> Given entries:
Content starts
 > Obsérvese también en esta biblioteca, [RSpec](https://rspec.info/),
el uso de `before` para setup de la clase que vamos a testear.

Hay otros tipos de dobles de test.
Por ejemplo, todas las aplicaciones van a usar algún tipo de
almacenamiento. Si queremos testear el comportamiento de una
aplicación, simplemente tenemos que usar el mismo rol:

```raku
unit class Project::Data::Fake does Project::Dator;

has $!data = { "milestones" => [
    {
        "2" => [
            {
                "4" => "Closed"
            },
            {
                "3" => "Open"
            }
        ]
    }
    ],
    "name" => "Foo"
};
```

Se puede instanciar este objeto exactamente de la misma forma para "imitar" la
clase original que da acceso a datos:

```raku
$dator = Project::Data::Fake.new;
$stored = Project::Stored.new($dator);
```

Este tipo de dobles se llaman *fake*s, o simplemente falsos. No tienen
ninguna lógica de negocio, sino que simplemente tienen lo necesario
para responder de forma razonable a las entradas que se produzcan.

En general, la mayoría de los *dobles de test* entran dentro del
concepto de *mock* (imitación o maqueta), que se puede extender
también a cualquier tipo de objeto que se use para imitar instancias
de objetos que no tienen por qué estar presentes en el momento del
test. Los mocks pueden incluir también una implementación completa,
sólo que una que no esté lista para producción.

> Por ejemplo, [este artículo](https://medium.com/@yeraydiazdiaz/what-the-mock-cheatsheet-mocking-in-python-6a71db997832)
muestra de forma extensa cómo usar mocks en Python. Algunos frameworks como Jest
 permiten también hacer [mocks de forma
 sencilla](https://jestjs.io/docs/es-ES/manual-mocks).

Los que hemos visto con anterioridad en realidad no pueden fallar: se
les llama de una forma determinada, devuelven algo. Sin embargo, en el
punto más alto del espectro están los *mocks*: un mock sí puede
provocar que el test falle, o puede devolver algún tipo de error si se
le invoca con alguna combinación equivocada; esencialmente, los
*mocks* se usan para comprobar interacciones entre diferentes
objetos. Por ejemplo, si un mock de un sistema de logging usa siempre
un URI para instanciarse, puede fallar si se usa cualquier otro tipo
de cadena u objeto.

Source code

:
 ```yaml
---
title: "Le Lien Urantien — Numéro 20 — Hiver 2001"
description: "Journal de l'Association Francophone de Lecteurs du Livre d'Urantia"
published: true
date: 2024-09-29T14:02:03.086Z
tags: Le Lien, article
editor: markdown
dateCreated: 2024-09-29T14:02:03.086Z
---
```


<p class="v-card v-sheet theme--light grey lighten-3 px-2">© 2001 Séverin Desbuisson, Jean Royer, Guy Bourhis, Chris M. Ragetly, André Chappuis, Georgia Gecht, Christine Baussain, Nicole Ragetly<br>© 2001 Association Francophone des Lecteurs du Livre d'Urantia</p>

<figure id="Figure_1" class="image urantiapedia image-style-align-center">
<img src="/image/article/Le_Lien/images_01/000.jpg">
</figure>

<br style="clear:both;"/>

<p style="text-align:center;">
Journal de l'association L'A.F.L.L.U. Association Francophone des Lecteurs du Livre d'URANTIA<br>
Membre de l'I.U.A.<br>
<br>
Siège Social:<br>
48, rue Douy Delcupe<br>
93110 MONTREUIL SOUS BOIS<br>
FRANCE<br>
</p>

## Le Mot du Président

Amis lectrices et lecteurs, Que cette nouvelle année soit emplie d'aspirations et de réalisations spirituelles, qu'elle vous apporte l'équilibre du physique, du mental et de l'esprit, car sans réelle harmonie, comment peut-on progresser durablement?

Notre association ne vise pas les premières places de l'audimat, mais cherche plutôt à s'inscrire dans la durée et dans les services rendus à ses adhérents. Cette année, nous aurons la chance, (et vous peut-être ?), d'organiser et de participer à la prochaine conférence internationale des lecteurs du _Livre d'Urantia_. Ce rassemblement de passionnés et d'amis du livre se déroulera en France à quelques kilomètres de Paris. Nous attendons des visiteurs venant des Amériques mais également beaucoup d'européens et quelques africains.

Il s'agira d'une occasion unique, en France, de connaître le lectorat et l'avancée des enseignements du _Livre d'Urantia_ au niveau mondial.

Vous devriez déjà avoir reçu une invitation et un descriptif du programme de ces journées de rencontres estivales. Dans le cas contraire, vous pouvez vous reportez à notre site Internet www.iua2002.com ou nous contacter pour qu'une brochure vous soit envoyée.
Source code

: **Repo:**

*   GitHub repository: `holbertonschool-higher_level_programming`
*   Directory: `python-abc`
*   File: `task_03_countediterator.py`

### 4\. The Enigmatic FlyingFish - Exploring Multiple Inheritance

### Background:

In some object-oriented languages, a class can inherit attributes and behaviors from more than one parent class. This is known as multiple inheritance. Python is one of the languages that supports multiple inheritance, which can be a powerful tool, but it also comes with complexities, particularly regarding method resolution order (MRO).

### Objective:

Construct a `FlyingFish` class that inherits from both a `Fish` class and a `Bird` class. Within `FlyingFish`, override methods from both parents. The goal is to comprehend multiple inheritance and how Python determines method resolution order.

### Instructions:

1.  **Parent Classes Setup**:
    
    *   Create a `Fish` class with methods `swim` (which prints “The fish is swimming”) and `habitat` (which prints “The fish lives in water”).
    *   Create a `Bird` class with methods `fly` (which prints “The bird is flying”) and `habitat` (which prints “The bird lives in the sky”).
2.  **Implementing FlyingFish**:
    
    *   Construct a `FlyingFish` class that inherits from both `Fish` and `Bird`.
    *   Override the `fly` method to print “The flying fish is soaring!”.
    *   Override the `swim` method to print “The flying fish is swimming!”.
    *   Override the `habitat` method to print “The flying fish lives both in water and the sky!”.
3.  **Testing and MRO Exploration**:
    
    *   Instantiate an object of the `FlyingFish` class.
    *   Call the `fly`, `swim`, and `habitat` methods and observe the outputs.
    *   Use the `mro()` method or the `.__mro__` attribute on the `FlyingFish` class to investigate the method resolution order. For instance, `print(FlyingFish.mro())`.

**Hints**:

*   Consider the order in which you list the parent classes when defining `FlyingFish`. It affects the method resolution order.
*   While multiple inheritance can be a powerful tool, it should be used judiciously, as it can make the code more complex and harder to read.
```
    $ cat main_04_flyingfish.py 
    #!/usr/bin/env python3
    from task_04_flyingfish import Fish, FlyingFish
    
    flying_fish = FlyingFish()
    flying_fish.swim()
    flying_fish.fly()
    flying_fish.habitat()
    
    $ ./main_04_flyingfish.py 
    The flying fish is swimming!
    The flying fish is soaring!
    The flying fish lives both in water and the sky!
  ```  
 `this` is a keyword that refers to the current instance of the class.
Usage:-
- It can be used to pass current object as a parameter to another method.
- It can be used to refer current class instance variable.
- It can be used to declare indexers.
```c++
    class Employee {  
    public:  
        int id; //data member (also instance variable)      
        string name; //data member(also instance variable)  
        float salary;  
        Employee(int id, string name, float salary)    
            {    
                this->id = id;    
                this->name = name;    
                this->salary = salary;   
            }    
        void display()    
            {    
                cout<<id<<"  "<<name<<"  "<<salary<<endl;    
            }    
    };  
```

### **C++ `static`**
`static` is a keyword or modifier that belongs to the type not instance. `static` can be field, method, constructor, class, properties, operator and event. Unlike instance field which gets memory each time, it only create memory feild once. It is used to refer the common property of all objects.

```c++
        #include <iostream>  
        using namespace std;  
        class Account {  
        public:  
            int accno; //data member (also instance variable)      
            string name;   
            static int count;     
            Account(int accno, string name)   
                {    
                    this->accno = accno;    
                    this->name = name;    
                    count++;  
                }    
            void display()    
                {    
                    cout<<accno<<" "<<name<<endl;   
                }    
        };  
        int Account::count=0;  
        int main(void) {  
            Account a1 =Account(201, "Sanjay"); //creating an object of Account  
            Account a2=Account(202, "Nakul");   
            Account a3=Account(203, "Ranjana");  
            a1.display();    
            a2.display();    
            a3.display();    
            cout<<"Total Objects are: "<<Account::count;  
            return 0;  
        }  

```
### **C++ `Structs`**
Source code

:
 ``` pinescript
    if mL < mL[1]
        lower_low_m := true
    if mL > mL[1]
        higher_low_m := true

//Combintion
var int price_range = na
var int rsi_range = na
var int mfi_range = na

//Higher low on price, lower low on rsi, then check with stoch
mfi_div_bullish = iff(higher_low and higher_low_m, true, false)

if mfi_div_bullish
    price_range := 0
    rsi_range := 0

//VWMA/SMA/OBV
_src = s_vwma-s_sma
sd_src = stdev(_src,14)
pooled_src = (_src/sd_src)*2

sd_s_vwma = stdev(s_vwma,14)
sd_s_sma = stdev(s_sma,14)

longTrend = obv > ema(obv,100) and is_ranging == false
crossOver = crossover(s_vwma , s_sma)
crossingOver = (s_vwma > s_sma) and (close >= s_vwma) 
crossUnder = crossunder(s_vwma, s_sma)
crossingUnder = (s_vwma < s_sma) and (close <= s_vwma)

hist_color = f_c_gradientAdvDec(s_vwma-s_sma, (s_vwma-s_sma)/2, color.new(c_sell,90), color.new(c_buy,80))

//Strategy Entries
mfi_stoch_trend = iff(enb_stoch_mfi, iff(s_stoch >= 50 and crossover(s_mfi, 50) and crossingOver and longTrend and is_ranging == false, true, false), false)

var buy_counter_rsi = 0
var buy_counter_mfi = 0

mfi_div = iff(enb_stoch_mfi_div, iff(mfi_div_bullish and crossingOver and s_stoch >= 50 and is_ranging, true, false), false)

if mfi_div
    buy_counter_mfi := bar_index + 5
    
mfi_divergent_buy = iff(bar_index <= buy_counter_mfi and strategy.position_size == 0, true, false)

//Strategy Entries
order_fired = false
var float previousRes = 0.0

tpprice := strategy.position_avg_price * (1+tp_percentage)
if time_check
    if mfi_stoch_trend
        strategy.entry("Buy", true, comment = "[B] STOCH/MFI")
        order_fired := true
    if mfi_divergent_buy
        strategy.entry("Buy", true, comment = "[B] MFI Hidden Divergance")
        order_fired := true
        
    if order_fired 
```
Content ends
Your answer must be the data above, copied exactly from its first line through the line containing "les llama de", and nothing more.

 > Obsérvese también en esta biblioteca, [RSpec](https://rspec.info/),
el uso de `before` para setup de la clase que vamos a testear.

Hay otros tipos de dobles de test.
Por ejemplo, todas las aplicaciones van a usar algún tipo de
almacenamiento. Si queremos testear el comportamiento de una
aplicación, simplemente tenemos que usar el mismo rol:

```raku
unit class Project::Data::Fake does Project::Dator;

has $!data = { "milestones" => [
    {
        "2" => [
            {
                "4" => "Closed"
            },
            {
                "3" => "Open"
            }
        ]
    }
    ],
    "name" => "Foo"
};
```

Se puede instanciar este objeto exactamente de la misma forma para "imitar" la
clase original que da acceso a datos:

```raku
$dator = Project::Data::Fake.new;
$stored = Project::Stored.new($dator);
```

Este tipo de dobles se llaman *fake*s, o simplemente falsos. No tienen
ninguna lógica de negocio, sino que simplemente tienen lo necesario
para responder de forma razonable a las entradas que se produzcan.

En general, la mayoría de los *dobles de test* entran dentro del
concepto de *mock* (imitación o maqueta), que se puede extender
también a cualquier tipo de objeto que se use para imitar instancias
de objetos que no tienen por qué estar presentes en el momento del
test. Los mocks pueden incluir también una implementación completa,
sólo que una que no esté lista para producción.

> Por ejemplo, [este artículo](https://medium.com/@yeraydiazdiaz/what-the-mock-cheatsheet-mocking-in-python-6a71db997832)
muestra de forma extensa cómo usar mocks en Python. Algunos frameworks como Jest
 permiten también hacer [mocks de forma
 sencilla](https://jestjs.io/docs/es-ES/manual-mocks).

Los que hemos visto con anterioridad en realidad no pueden fallar: se
les llama de una forma determinada, devuelven algo. Sin embargo, en el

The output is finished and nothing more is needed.